[YOUR TASK]: Pictures aside, every line of the listing should be given again exactly.

[RECORDED DATA]:

BEGIN

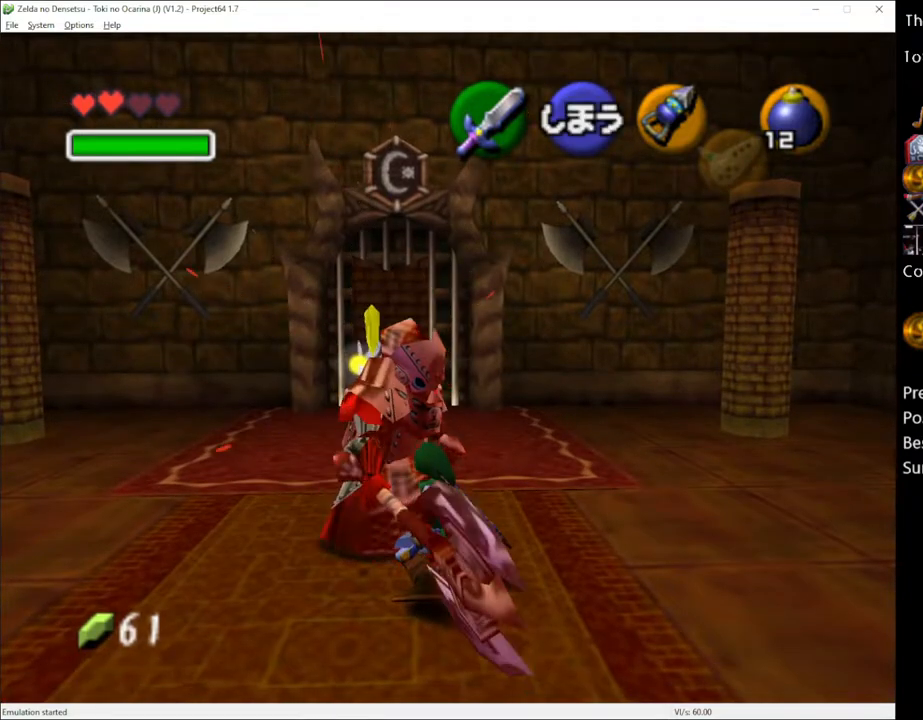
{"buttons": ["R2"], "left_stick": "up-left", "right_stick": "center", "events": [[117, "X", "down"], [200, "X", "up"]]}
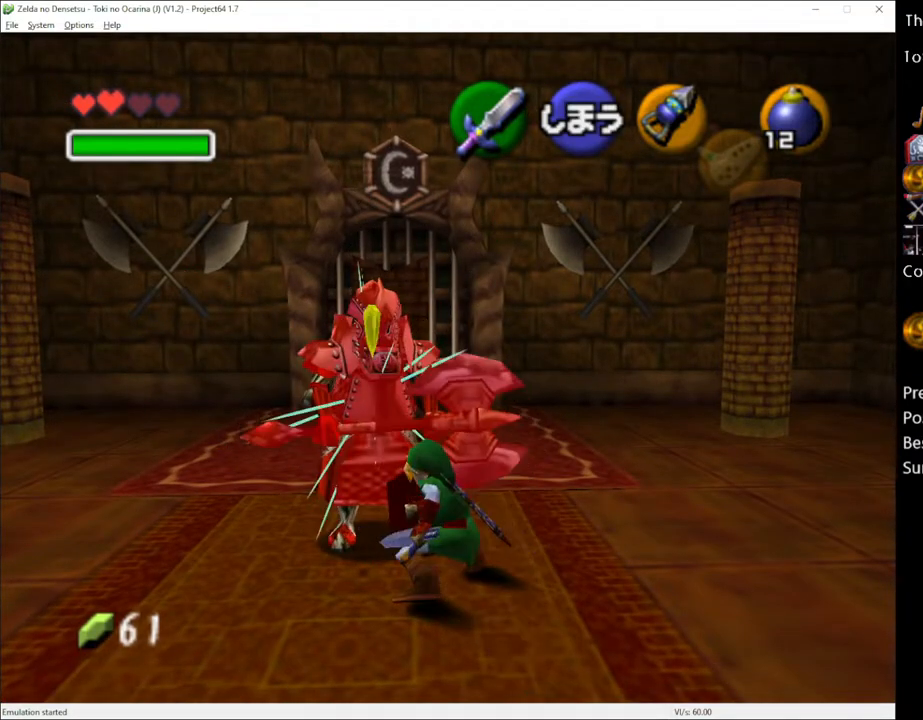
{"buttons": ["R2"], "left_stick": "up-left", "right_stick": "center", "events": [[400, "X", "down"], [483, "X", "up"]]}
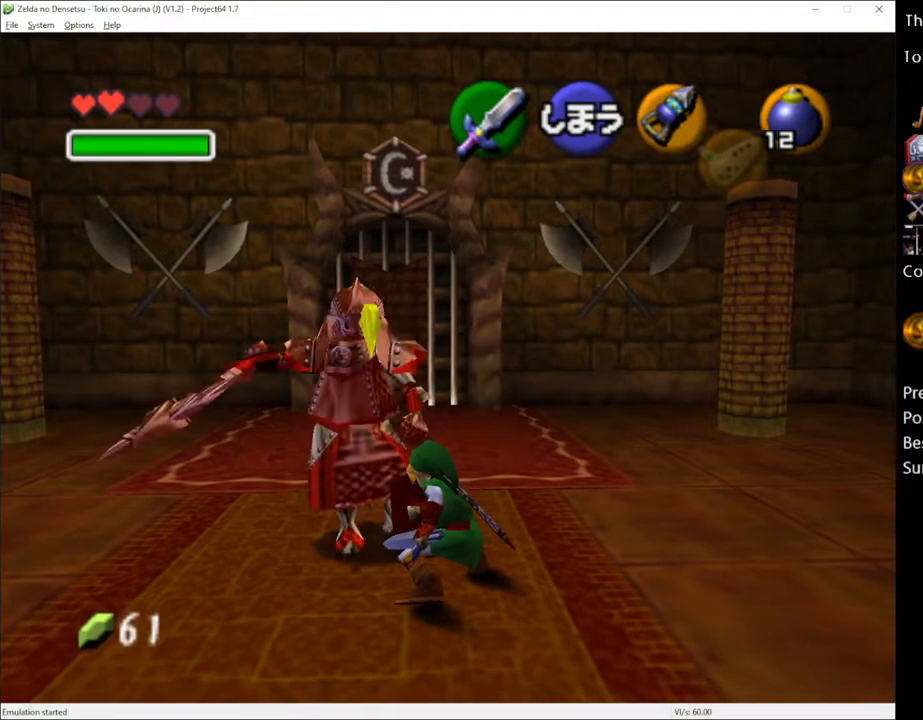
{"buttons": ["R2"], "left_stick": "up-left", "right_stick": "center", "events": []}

END

[ANSWER TO THE PROBLEM]:
{"buttons": ["R2"], "left_stick": "up-left", "right_stick": "center", "events": [[117, "X", "down"], [200, "X", "up"]]}
{"buttons": ["R2"], "left_stick": "up-left", "right_stick": "center", "events": [[400, "X", "down"], [483, "X", "up"]]}
{"buttons": ["R2"], "left_stick": "up-left", "right_stick": "center", "events": []}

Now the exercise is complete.